The Europe of nations is a loose assembly of Christian European countries that define themselves as a bulwark against Islam, on the one hand, and American-style neoliberalism, on the other. The clash of civilizations is their bread and butter: a dire, existential battle that will determine Europe’s fate. Its nucleus is in Mitteleuropa, claims Orban, who boasts that Central Europe is a “migrant-free zone.”

In this Europe, national governments would pursue sovereign national courses, unencumbered by dictates from Brussels or Berlin. One of its few supranational remits: a free trade zone that they believe would function without integration.

The core concept of this nativist Europe is the nation itself, understood as a racially pure group that has special rights and a hallowed destiny rooted in genealogy, history and territory. It’s a fundamentally different conception of rights than that in the current EU: namely national rights, not human rights.

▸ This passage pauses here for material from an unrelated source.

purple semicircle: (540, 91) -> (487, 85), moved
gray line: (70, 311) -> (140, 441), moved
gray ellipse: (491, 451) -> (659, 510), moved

And national rights, history tells us, reach across borders, for example to neighboring lands considered the rightful domain of that nation. This is how Russia justified annexing Crimea in 2014 and Serbia parts of Croatia and Bosnia-Herzegovina in the early 1990s.

War is a staple of such old-school nationalists — but only in the name of their tribe, not the likes of Afghans or Kurds. For this reason, this Europe of nations wouldn’t — should it ever come to pass — last long, as indeed its predecessors such as interwar Europe didn’t.

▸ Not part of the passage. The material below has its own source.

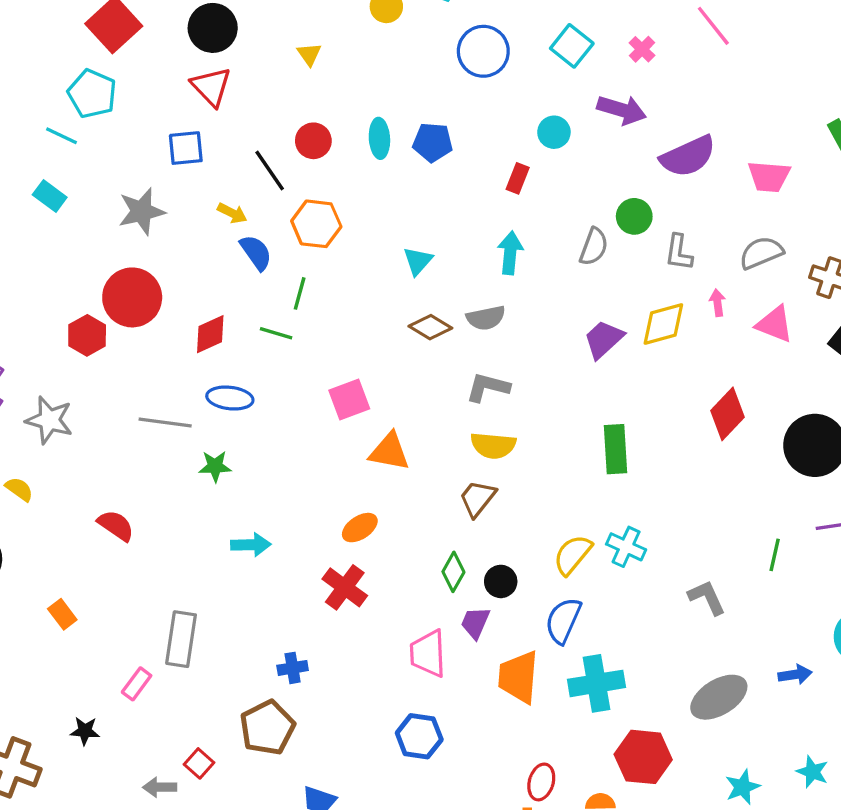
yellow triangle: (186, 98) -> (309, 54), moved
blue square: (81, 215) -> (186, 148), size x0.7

The new East bloc already has leaders in Orban and Kaczy?ski, who articulate the Europe of nations forcefully and refuse to let the EU stop them from forging illiberal democracies in the heart of Europe. Orban, a power-obsessed strongman, rewrote laws and reconfigured the courts to ensure that his Fidesz party would remain in power for years to come; his attacking of the free media and the state’s politics of xenophobia are meant to serve the same end: Fidesz rule for years to come. Kaczy?ski is a Catholic fundamentalist whose vision of a clerical Poland — possible, he’d argue, only under Law and Justice Party rule — dictates his actions.

The outlines of the new East bloc came better into focus just before Christmas when the EU initiated proceedings to sanction the Polish government’s rigging of its courts — an unprecedented move in the EU’s history.

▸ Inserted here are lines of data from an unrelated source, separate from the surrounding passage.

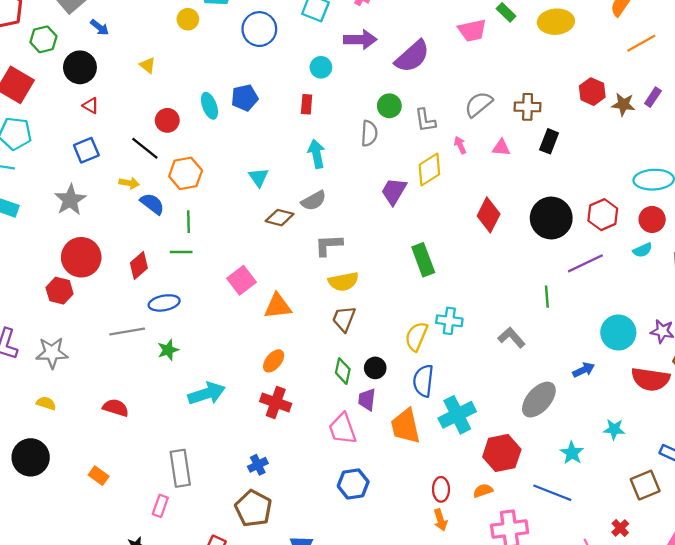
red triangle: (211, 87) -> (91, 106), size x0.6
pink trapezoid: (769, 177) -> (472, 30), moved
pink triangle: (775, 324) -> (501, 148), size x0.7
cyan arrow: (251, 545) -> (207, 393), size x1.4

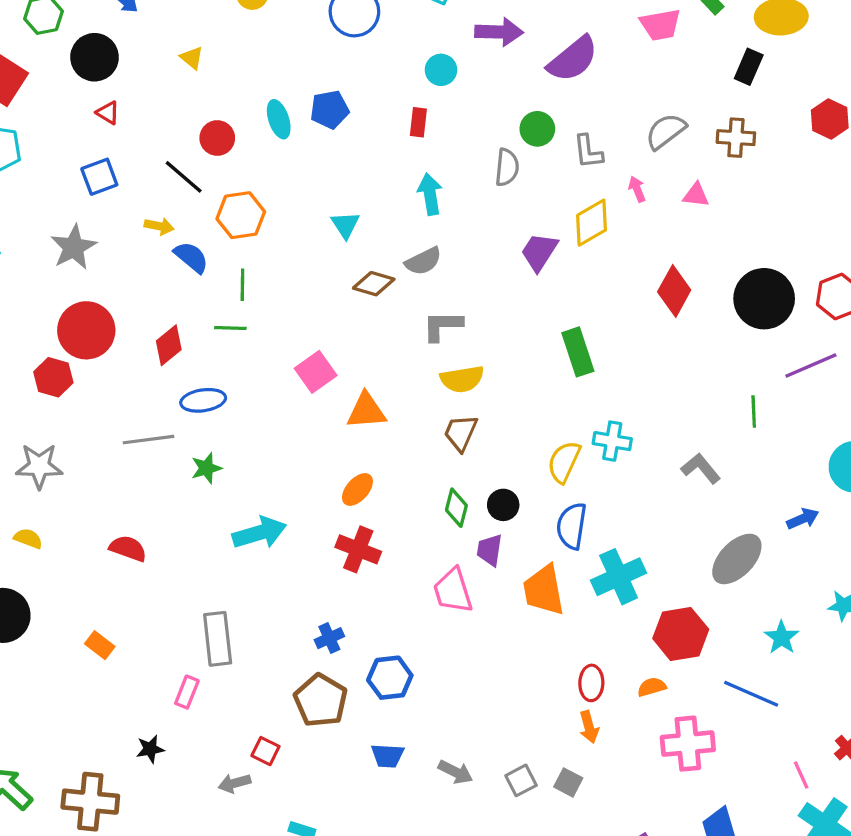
black rectangle: (549, 141) -> (749, 67), moved
blue hexagon: (353, 484) -> (390, 678), moved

Yet just as unexpected and telling was the swift reaction from Warsaw’s two main allies — Hungary and the Czech Republic — who jumped to Poland’s defense, drawing battle lines for 2018.

The moment could be decisive. The European Commission, the EU’s executive arm, charged Poland’s government of undermining the fundamental values of democratic states. Over the past two years, claimed the commission, the Law and Justice administration has passed 13 laws that open its courts to political interference from the executive.

But Warsaw didn’t back down an inch, insisting it is ready for a fight. Indeed, the Law and Justice leadership has been spoiling for one for years.

Neither the East bloc’s right-populist governments nor their supporters in Europe’s radical nationalist parties are currently muscular enough to bring a Europe of nations to life. But they’re trending upward, and they affect the EU’s machinery, throwing a spanner in its works by forcefully objecting to European integration on issues from migration to energy — where they have allies outside their own ranks.

With the announcement of official proceedings against Poland, the EU closed 2017 on an ominous note. Should the union’s disunity render it unable to undertake the fundamental reforms that it has planned for 2018, the reality of a Europe of nations will come more clearly into focus one way or the other.